At list price, the order would be worth around $30 billion, depending on how many of each variant United settles on. While airlines never pay full price for new aircraft and United received favorable terms — “I’m smiling, that’s all I’ll say on price,” Kirby laughed in response to a reporter’s question in Charleston — it nevertheless is a large amount of money for a company that already has hundreds of aircraft on order. For reference, United ended the third quarter of this year reporting $942 million in profit on revenue of $12.9 billion, with $20.4 billion in liquid assets.

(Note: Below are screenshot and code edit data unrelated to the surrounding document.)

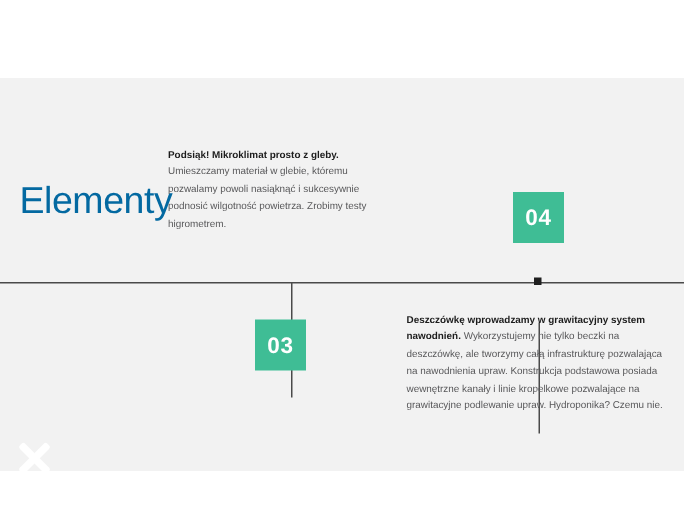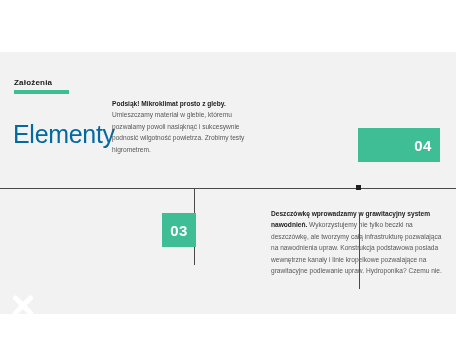--- a/index.html
+++ b/index.html
@@ -93,22 +93,22 @@
     height: 34px;
     background: #3fbd95;
     color: #ffffff;
     font-size: 15px;
     font-weight: bold;
     letter-spacing: 0.5px;
     display: flex;
     align-items: center;
     justify-content: center;
   }
-  #badge-03 { left: 162px; top: 161px; }
-  #badge-04 { left: 358px; top: 76px; padding-left: 48px; }
+  #badge-03 { left: 170px; top: 161px; }
+  #badge-04 { left: 342px; top: 76px; }
 
   
   .copy {
     position: absolute;
     font-size: 6.6px;
     line-height: 11.4px;
     color: #58585a;
     text-align: left;
   }
   .copy b {
@@ -136,24 +136,20 @@
     border-radius: 2px;
   }
   #x-mark span.a { transform: rotate(45deg); }
   #x-mark span.b { transform: rotate(-45deg); }
 </style>
 </head>
 <body>
 
 <div id="slide">
 
-  <div id="kicker-block">
-    <div id="kicker">Założenia</div>
-    <div id="kicker-rule"></div>
-  </div>
 
   <h1 id="page-title">Elementy</h1>
 
   <div id="timeline-axis"></div>
 
   <div class="stem" id="stem-03"></div>
   <div class="stem" id="stem-04"></div>
   <div id="node-04"></div>
 
   <div class="badge" id="badge-03">03</div>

Still, speaking at Tuesday’s event in Charleston, chief financial officer Gerry Laderman said that the airline expects no issues.
“The aircraft you build are profit machines,” he said. “We’ll make so much money with these aircraft that the more the merrier, as far as I’m concerned.”
During a pre-event briefing Monday, Laderman specified that the airline expects to pay for the aircraft out of its incoming revenue, but said that it could choose to finance some “to the extent we find capital market financing attractive.”
“We have the luxury of making that choice,” he added.
What ultimately will make or break United is demand. If Kirby and the airline are correct and international demand stays strong, the airline will approach the 2030s with a wide-body fleet at least as big as today’s — with 100 additional planes United can opt to buy should the “opportunity” to expand to new routes or markets arise, as Laderman said during a pre-event briefing on Monday.
But if travel demand contracts or begins to look different — perhaps renewing a trend toward larger jets or a hub-and-spoke preference for international travel — or if the plan to upgauge routes and decrease frequencies ends up failing, then United is stuck figuring out what to do with, and how to pay for, 700 inbound aircraft.